Thanks Tom! You are one of the reasons I finally signed up and became a member, I admire your thirst for pyramiding knowledge (is that such a thing ) and wanted to share the little bit I know. 
I posted everything I did with my Sulcata (as a hatchling) around reply #6 or so. And I can't seem to find the pictures of that set up (darn it) I got him when he was about three months old and he was very slightly bumpy (you could feel them with your hand) and if you picked him up today you could feel it very slightly on the top, the breeder had about 50 of them in a small tub on hay and only one light, I think it would be safe to say he did not try to provide any humidity (typical wrong information type breeder :/). As soon as I got him I set him up like I did in reply #6. I haven't had any trouble with RTIs but I kept a CHE right about the house with the sponges, so it was always a warm humidity (and _I_ think that help them not get sick). 
I'm having 50/50 luck with my leopards, they are just shy of a year old. They don't look terrible but I was really shooting for perfect . I housed them together and with the same set up as I did my Sulcata. I have one growing slightly more bumpy then the other but the smooth one would always dig deep into the substrate- where the bumpy one would sleep on top of the food plate. And, I think he was eating most of the food. When I put them outside I split them up and he seems to be smoothing out. 

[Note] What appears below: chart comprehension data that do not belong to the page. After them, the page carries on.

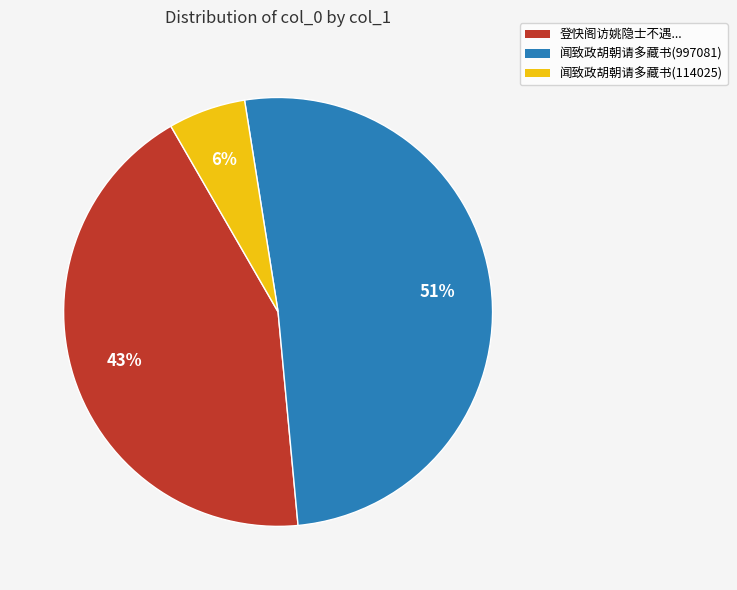

To the nearest percent, what is the difference between the largest and smallest slice percentages?

45%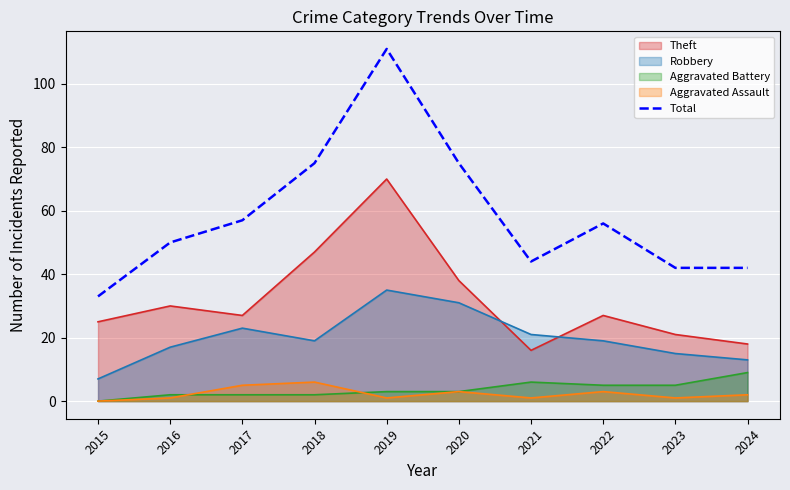

The chart shows a value of 79 at 2016. True or false?

False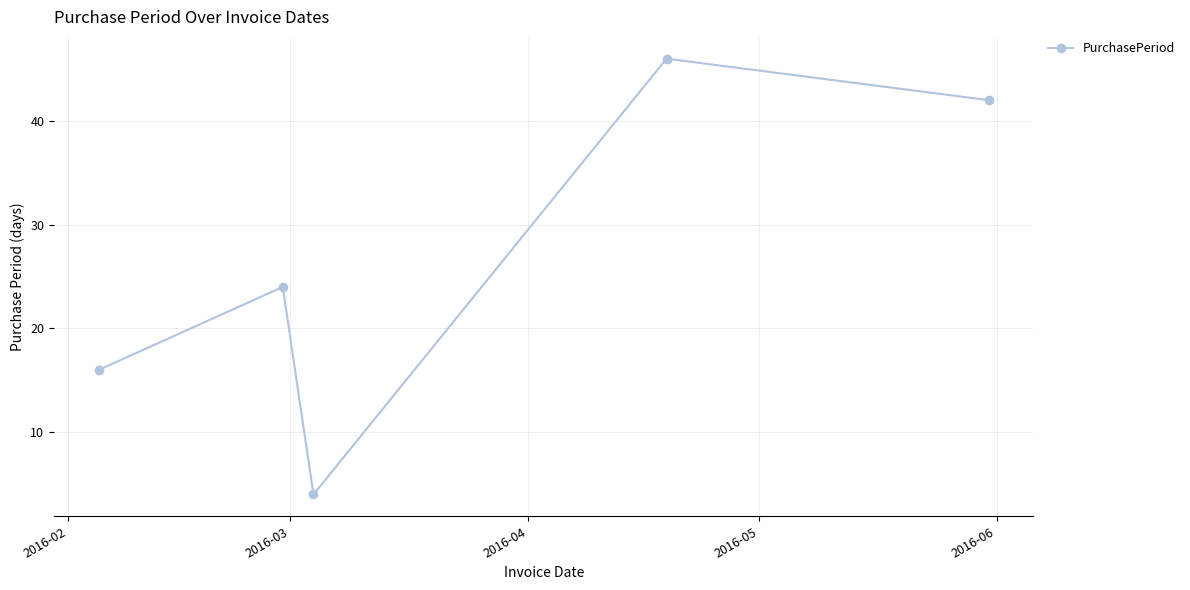

What is the greatest value displayed?

46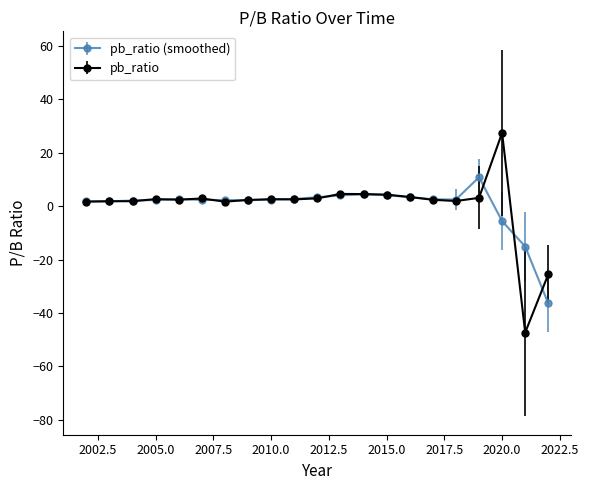

List the series in order of their peak value, lowest first.

pb_ratio (smoothed), pb_ratio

Here's Bert the slightly more bumpy one:





And Ernie the smooth one:





These were a couple of months ago and I don't have any good ones of them outside yet, but will try to get some and post them for you tomorrow.


----------



## Maggie Cummings (Jun 7, 2010)

Y'all notice our Tom is getting really popular. This pyramiding thing is really going somewhere. At first I didn't think we were gonna find anything different...how wrong I was! 
My Tony Stewart was 2 yrs when I had Yvonne find a better home for him and he was just slightly pyramided. I may have a picture of him at 2 years.


----------



## jbirdcopper (Jun 8, 2010)

Maggie- you were another one I wanted to impress just as bad!! Love your adventures with Bob and that you say it like it is.


----------



## Tom (Jun 8, 2010)

See. Its not just me. I love the way Maggie phrases things. I like her frank and honest style.


----------



## Maggie Cummings (Jun 8, 2010)

I am very embarrassed. Thank you so much for your kind words. They mean a lot to me...


----------